----- Records to process -----
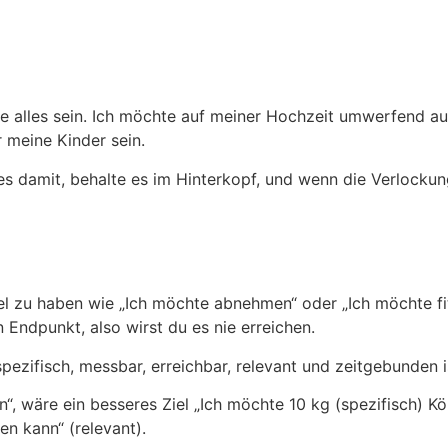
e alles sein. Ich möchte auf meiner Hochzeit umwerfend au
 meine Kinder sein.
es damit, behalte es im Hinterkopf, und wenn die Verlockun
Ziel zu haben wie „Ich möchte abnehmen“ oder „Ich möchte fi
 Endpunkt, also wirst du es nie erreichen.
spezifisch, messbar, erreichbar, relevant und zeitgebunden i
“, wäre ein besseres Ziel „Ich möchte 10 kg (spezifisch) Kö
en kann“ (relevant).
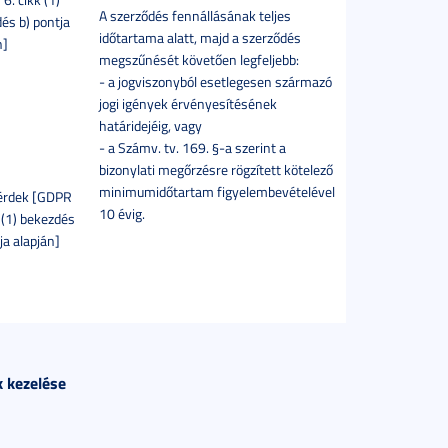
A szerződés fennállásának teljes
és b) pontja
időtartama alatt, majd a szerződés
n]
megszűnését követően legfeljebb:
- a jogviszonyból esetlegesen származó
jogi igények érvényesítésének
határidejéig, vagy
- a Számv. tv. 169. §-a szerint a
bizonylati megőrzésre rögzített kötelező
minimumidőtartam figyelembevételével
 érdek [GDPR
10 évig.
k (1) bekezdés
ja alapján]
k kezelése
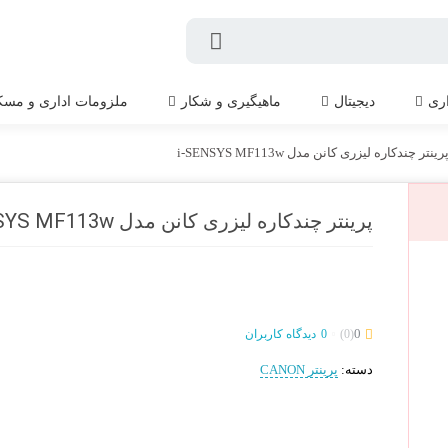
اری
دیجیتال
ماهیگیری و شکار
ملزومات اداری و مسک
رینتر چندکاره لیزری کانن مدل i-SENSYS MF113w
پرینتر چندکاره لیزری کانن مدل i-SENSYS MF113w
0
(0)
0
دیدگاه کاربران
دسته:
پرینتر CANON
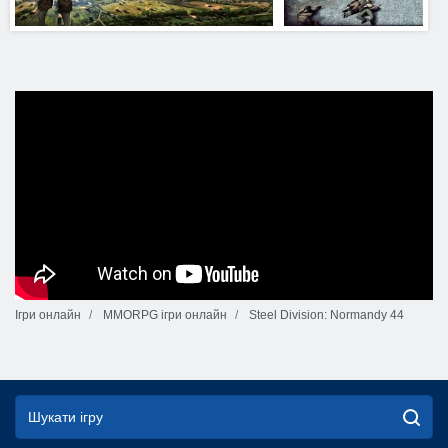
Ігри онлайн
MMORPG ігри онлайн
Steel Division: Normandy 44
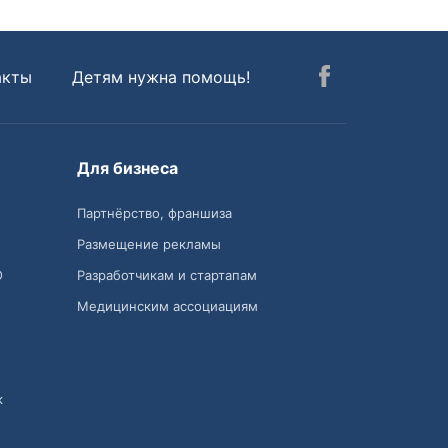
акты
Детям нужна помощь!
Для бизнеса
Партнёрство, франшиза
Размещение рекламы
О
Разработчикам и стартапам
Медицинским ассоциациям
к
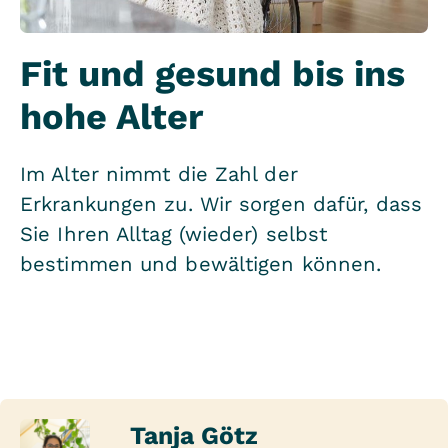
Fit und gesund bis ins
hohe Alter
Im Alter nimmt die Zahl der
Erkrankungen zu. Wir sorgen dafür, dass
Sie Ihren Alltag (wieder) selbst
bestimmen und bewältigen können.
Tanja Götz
-----
### Activity
Arrange every text line from all the items above as a JSON array of strings, one string per line, skipping blank lines and leaving the pictures out of the answer.

### Final answer
[
  "e alles sein. Ich möchte auf meiner Hochzeit umwerfend au",
  " meine Kinder sein.",
  "es damit, behalte es im Hinterkopf, und wenn die Verlockun",
  "Ziel zu haben wie „Ich möchte abnehmen“ oder „Ich möchte fi",
  " Endpunkt, also wirst du es nie erreichen.",
  "spezifisch, messbar, erreichbar, relevant und zeitgebunden i",
  "“, wäre ein besseres Ziel „Ich möchte 10 kg (spezifisch) Kö",
  "en kann“ (relevant).",
  "A szerződés fennállásának teljes",
  "és b) pontja",
  "időtartama alatt, majd a szerződés",
  "n]",
  "megszűnését követően legfeljebb:",
  "- a jogviszonyból esetlegesen származó",
  "jogi igények érvényesítésének",
  "határidejéig, vagy",
  "- a Számv. tv. 169. §-a szerint a",
  "bizonylati megőrzésre rögzített kötelező",
  "minimumidőtartam figyelembevételével",
  " érdek [GDPR",
  "10 évig.",
  "k (1) bekezdés",
  "ja alapján]",
  "k kezelése",
  "اری",
  "دیجیتال",
  "ماهیگیری و شکار",
  "ملزومات اداری و مسک",
  "رینتر چندکاره لیزری کانن مدل i-SENSYS MF113w",
  "پرینتر چندکاره لیزری کانن مدل i-SENSYS MF113w",
  "0",
  "(0)",
  "0",
  "دیدگاه کاربران",
  "دسته:",
  "پرینتر CANON",
  "Ігри онлайн",
  "MMORPG ігри онлайн",
  "Steel Division: Normandy 44",
  "акты",
  "Детям нужна помощь!",
  "Для бизнеса",
  "Партнёрство, франшиза",
  "Размещение рекламы",
  "О",
  "Разработчикам и стартапам",
  "Медицинским ассоциациям",
  "к",
  "Fit und gesund bis ins",
  "hohe Alter",
  "Im Alter nimmt die Zahl der",
  "Erkrankungen zu. Wir sorgen dafür, dass",
  "Sie Ihren Alltag (wieder) selbst",
  "bestimmen und bewältigen können.",
  "Tanja Götz"
]